In the case of natural breeding, the duck decides. It may well be that she goes into the water with the little ones on the second day of her life, that's no problem, if you're afraid, you can be careful not to overdo it ;-)

With artificial brood you can let the chicks outside when the weather is good after the first few days of life. In the first few weeks, however, there must be a constant source of heat under which the chicks can take refuge if necessary. This can be an infrared lamp, a dark radiator is better, both available e.g. at www.bruja.de.

What dangers are chicks exposed to

  • drake
    The drake should be kept separate from duck and chick for the first 6-8 weeks, there is a great risk that the chicks will be killed by the drake.
  • water
    The fluff of the chicks is not yet as water-repellent as the later plumage. If you stay in the water for a long time, the fluff soaks up and the chick sinks. There is therefore a possibility that chicks will drown in water containers or ponds with steep or smooth walls, even when the water level is low. Even if there is a shallow exit, panicked chicks can no longer find their way there. All sides of the swimming area must be flat for the first few days.
  • Birds of prey, crows, magpies, herons
  • Cats
  • fences
Choking hazard with snails
Young ducks in particular are at risk of over-attacking large snails. The snail gets stuck in the duck's throat, and as a result, the duck suffocates.

Countermeasures:
  • Massage the snail up or down in the throat
  • Remove the snail with tweezers
  • always provide enough water so that the duck can rinse well before and after

When should the duck not breed?

  • too early in the year (before the beginning of April)
  • If it is not certain what will happen to the chicks later
  • When inbreeding is to be feared
  • too late in the year (breeding begins later than July) because otherwise the chicks do not get well into winter

How do I keep the duck from breeding?

by removing the eggs, possibly replacing them with plaster eggs, blown eggs or golf balls.

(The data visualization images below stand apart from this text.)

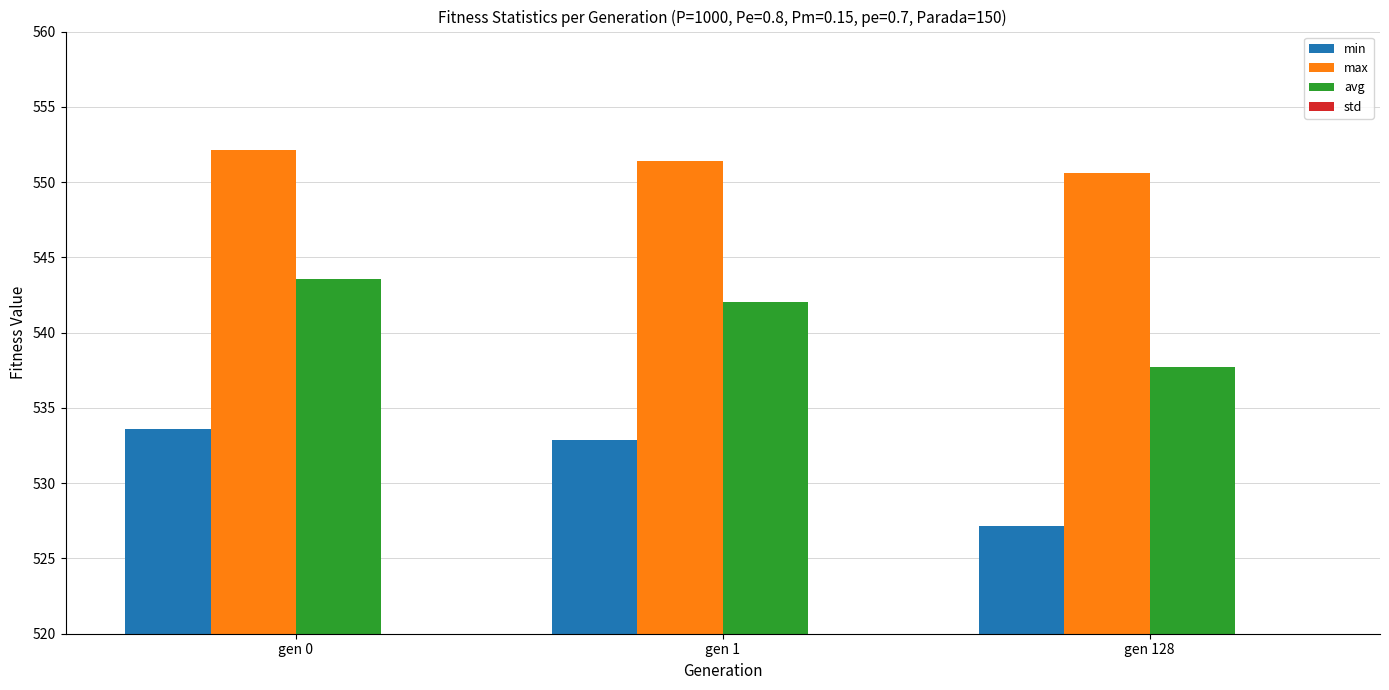

At which category is the sum across all series the highest?

gen 0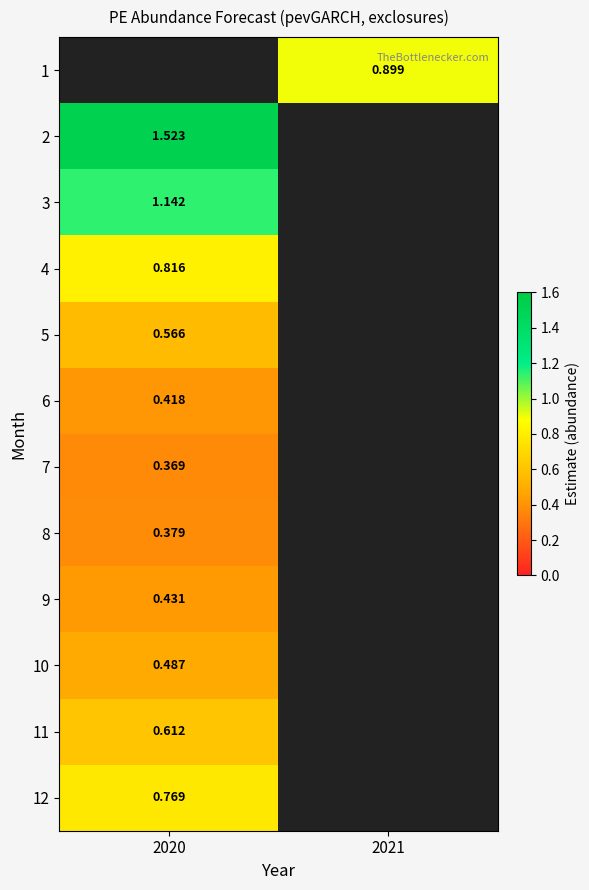

Which series has the widest spread of values?

2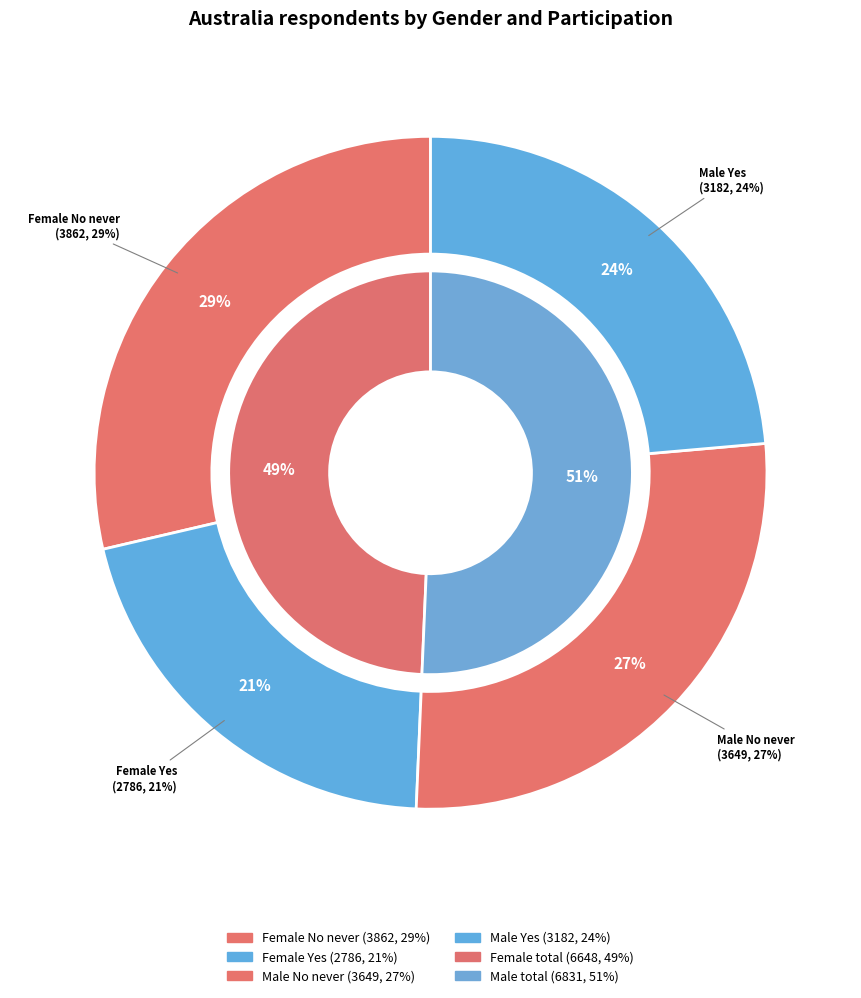

Is it true that Female No never is 29% of the pie?

True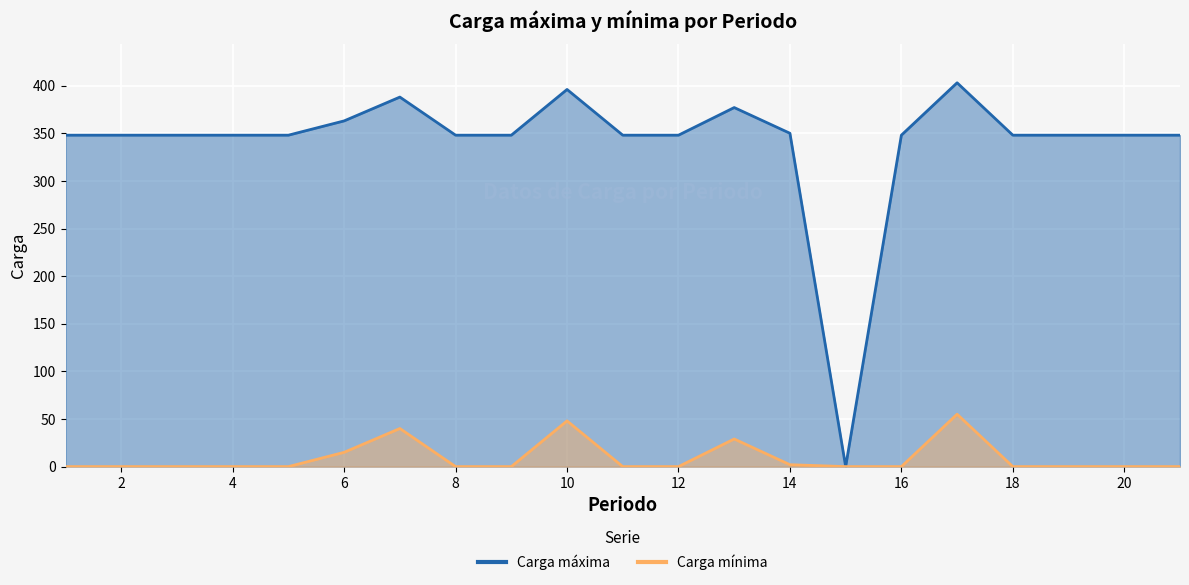

Count the number of data series in this chart.

2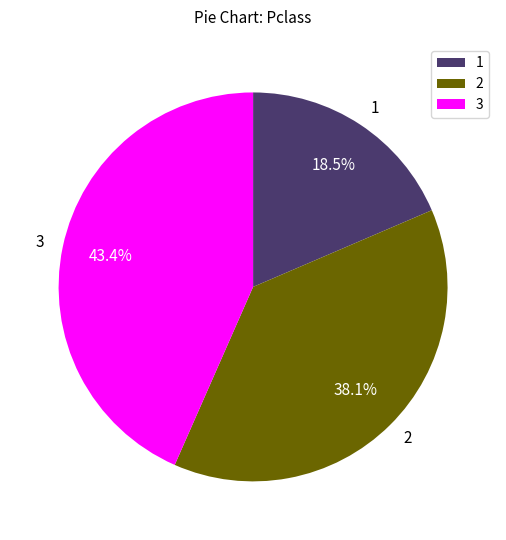

What is the ratio of the value at 2 to the value at 3?

0.9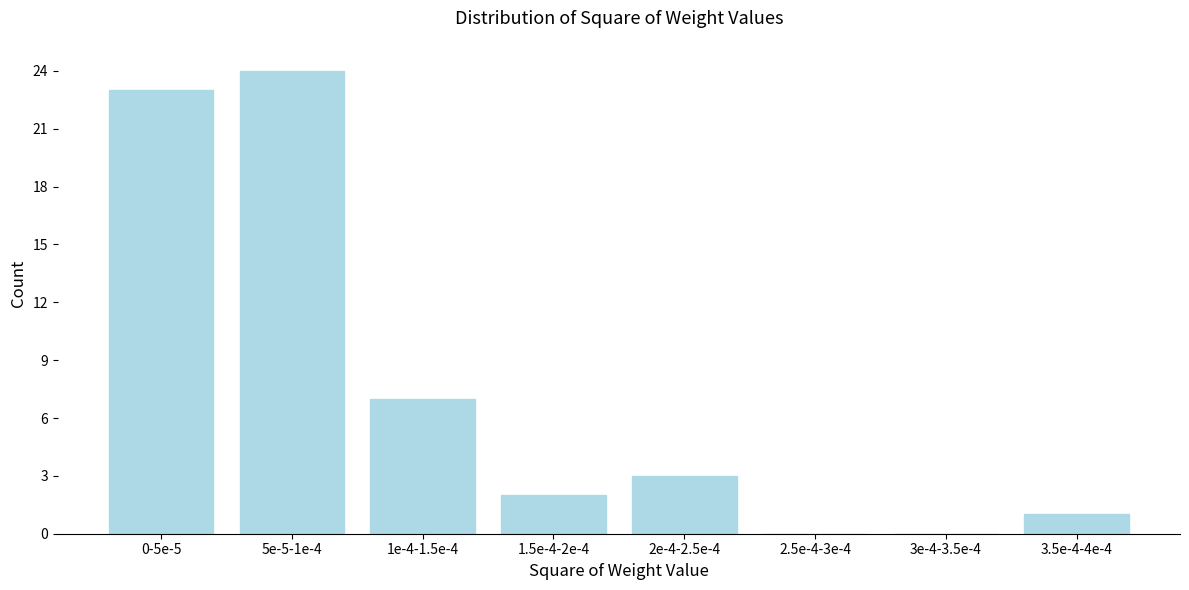

Reading right to left, list all the values displayed in this chart.

3.5e-4-4e-4=1	3e-4-3.5e-4=0	2.5e-4-3e-4=0	2e-4-2.5e-4=3	1.5e-4-2e-4=2	1e-4-1.5e-4=7	5e-5-1e-4=24	0-5e-5=23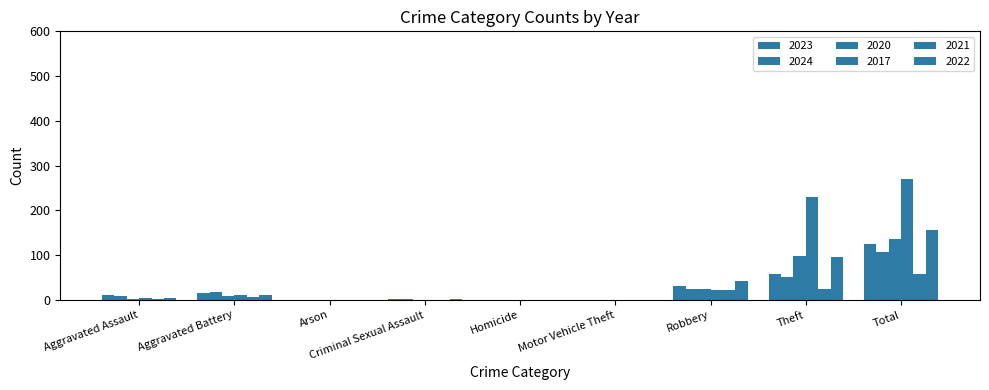

How many groups of bars are there?

9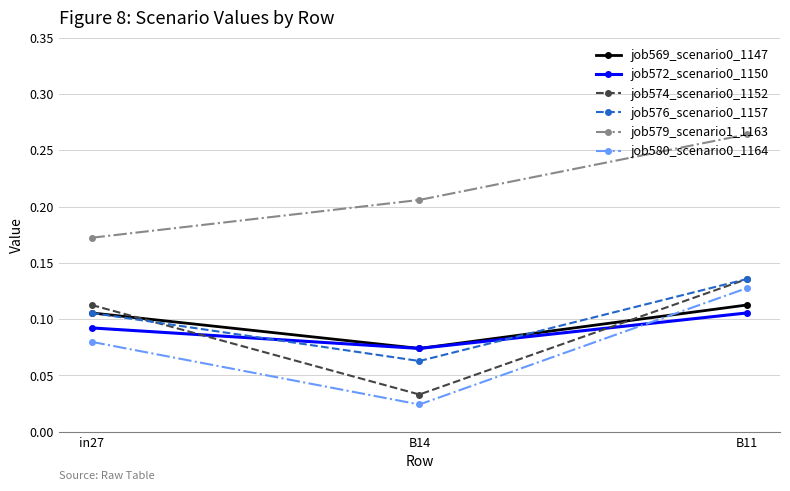

What is the label of the 2nd point from the left?

B14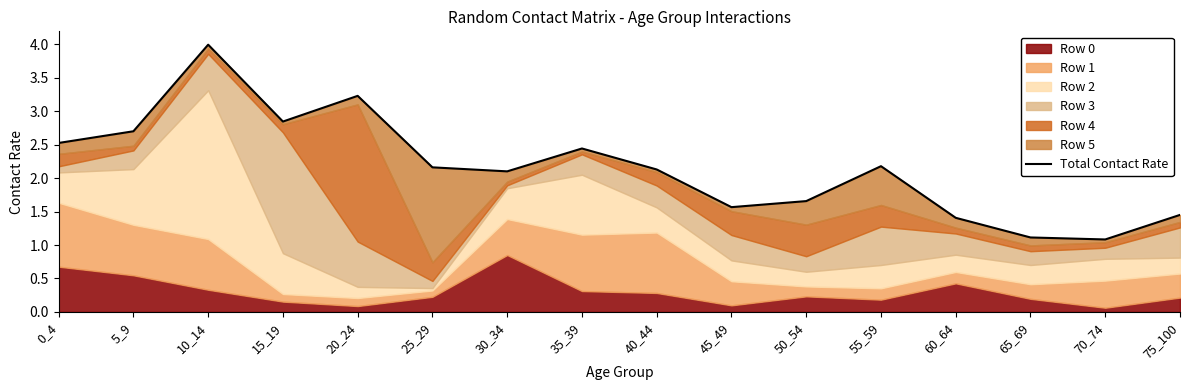

Reading right to left, transcribe all the data shown in this chart.

75_100=1.5	70_74=1.1	65_69=1.1	60_64=1.4	55_59=2.2	50_54=1.7	45_49=1.6	40_44=2.1	35_39=2.4	30_34=2.1	25_29=2.2	20_24=3.2	15_19=2.8	10_14=4.0	5_9=2.7	0_4=2.5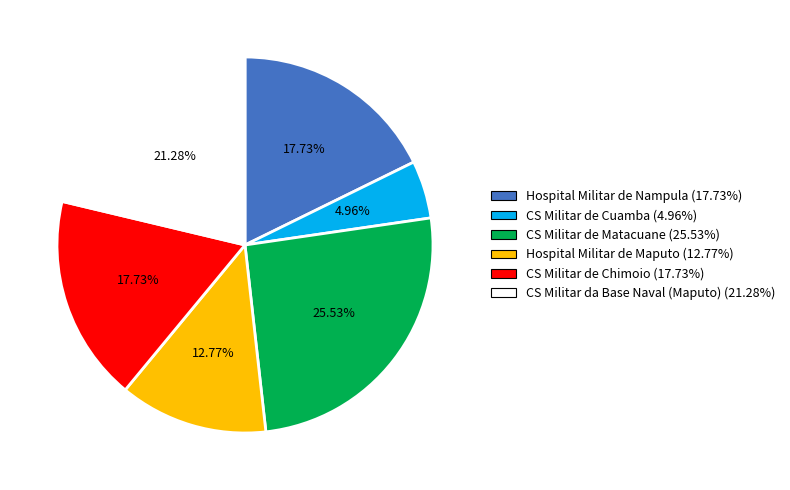

How many slices are in this pie chart?

6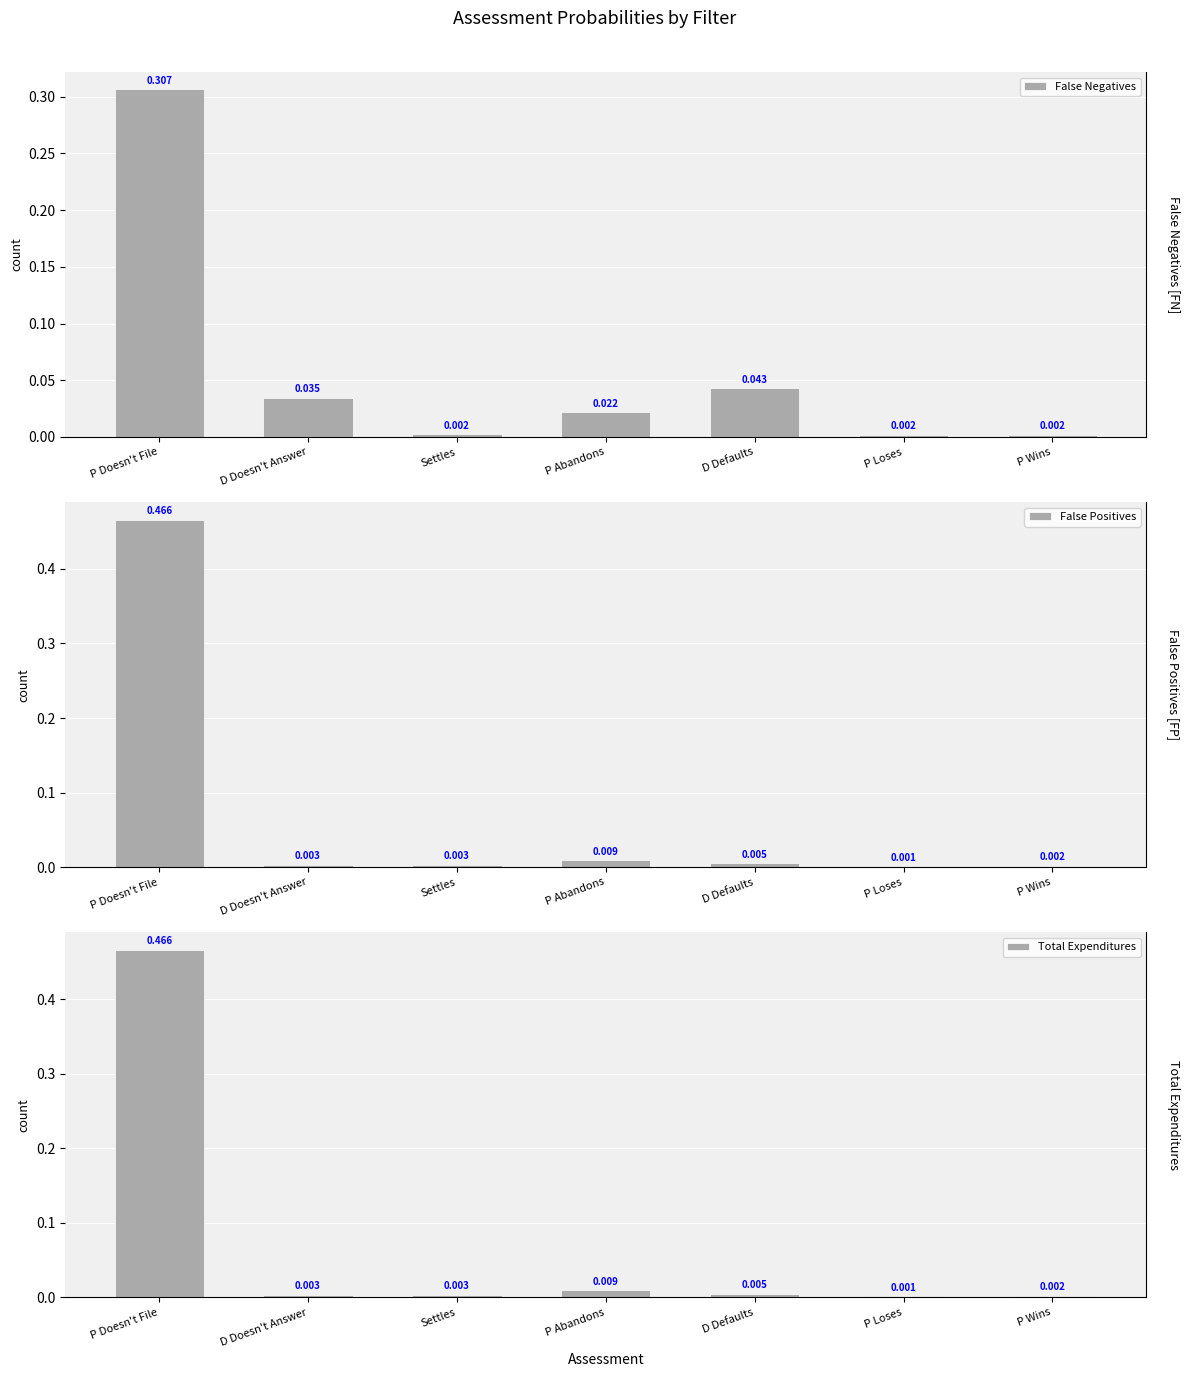

What is the difference between the maximum and minimum values in the False Positives series?

0.5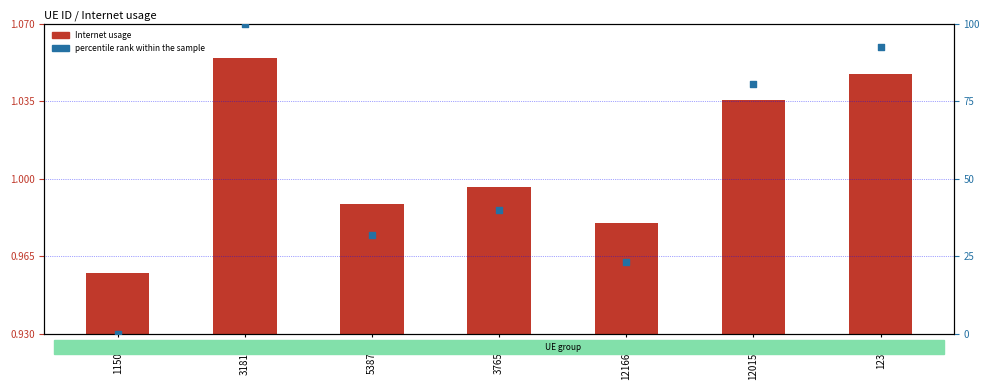

Which series has the largest Y range (max minus min)?

percentile rank within the sample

What is to be made of artificial brood?

nothing, the duck can do much better!

Duck brood for beginners

Because the topic haunts the forum every spring, here again in detail:
  • Ducks can lay all year round, which is not uncommon. But they don't have to, that's not unusual either. The average starts around the beginning of February, but even if there are no eggs by April, this is not a cause for concern. Usually the first eggs are scattered all over the place. Once the duck has decided to get serious, it lays all the other eggs in a heap. This pile can look anything from a messy to an "intricately built nest".
  • Now the duck lays an egg every day (possibly with interruptions). These eggs stay in the nest during the day and the eggs don't care if they get cold.
  • Even at night, the eggs are not damaged in the cold, the duck usually sits on them.
  • The duck may lay many more eggs than it can incubate. Loyal duck keepers label each egg with a serial number (pencil, not an ink pen!). When you have 12-16 eggs, you remove the egg with the lowest number.
  • Only when the duck is convinced that it is time will it stay on the eggs. The duck does not care how impatiently the owner waits for the brood to begin, it has its own idea of ​​the right time.